Why should he be unable to sleep, now of all times?

"And my soul from out that shadow that lies floating on the floor," he would think, "Shall be lifted—nevermore!"

And, the poem having finished itself, would restart itself at the beginning, playing over and over in his mind till it became a background noise like the ticking of a clock—just a steady beat with which to measure the steady passage of time.

The need to sleep was going to catch up with him, sometime later, he knew, pounce at him out of its hiding place just when he least wanted it to.

He forced himself down on the floor, lay on his back looking up at the ceiling, but even though shadows fluttered at the edges of his vision with the flapping of sable raven wings, his eyes were wide and open as if they had lightbulbs burning behind them.

Was Kira, wherever he was, whoever he was, lying awake in the clutches of insomnia as well, or was he sleeping now? And if he was sleeping, was it fitfully, distressed by disturbing dreams or terrible nightmares, or was it deeply and restfully?

L did not know. L wanted to know. Was Kira sleeping? What was going on in Kira's mind, as he rested and plotted? What clue would slip from his masterful grasp like a marble from the child who, during recess, had won far too many to be able to hold them all with his own two hands?

Poetics, again, sleepless poetics. L wondered when to stop trusting his mind.

The hardwood floor was uncomfortable—maybe, for the next hotel, he would ask Watari to make sure it had carpet—and he wasn't sleeping, so he got up again, found himself drawn back to the window and staring past the dead-eyed apparition.

He was not sleeping, and he cracked a wry grin.

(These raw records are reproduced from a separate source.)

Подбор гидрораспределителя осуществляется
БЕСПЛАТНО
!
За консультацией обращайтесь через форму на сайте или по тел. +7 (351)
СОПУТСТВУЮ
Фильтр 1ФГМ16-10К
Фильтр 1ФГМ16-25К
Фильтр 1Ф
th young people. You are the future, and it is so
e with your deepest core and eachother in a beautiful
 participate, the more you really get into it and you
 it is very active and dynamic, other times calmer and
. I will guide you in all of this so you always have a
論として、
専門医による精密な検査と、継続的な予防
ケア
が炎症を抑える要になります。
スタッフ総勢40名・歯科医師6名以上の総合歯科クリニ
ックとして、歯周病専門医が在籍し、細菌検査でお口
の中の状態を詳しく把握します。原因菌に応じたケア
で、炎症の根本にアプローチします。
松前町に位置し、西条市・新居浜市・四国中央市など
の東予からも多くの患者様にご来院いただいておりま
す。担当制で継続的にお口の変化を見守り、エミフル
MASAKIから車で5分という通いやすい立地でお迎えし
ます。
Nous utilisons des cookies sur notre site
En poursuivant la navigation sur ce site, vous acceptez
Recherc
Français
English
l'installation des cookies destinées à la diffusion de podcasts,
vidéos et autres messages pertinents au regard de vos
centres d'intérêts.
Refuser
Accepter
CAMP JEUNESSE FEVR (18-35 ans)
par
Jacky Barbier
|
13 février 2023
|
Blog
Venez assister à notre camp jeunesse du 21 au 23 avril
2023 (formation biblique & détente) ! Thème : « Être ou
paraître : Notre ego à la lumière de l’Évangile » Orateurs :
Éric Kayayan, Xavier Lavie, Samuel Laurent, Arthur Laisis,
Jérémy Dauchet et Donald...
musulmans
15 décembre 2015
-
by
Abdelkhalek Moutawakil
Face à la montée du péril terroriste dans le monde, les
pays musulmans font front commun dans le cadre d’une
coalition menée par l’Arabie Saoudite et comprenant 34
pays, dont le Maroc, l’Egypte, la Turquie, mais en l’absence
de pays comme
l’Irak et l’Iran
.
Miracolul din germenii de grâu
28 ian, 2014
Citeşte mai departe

It was highly unlikely that Kira could possibly sleep less than he did.

He gazed out into the dark, thought longingly of sleep—"Nevermore," quoth the raven, "Nevermore!"—and laughed to himself, because he had never really needed much of it anyway, and because he knew that later, when it finally dashed out of its hiding place to crash him to the ground like a large, dark, overzealous dog, he would go down cursing it.

And in that brief moment of weightlessness before he plunged into the depthless darkness and drowned with it in his eyes and in his lungs, he would be wondering, distantly and in abject terror, when, if ever, he would eventually wake up.


end.


author note: the lines "Blessent mon cœur / D'une langueur / Monotone" are from Verlaine's poem "Chanson d'automne" ("Autumn Song," in English) and the English translation of the line is "Lay waste my heart / With Monotones / Of boredom." it has way more effect in the poem itself with all the context and the formatting and everything of course, but yeah.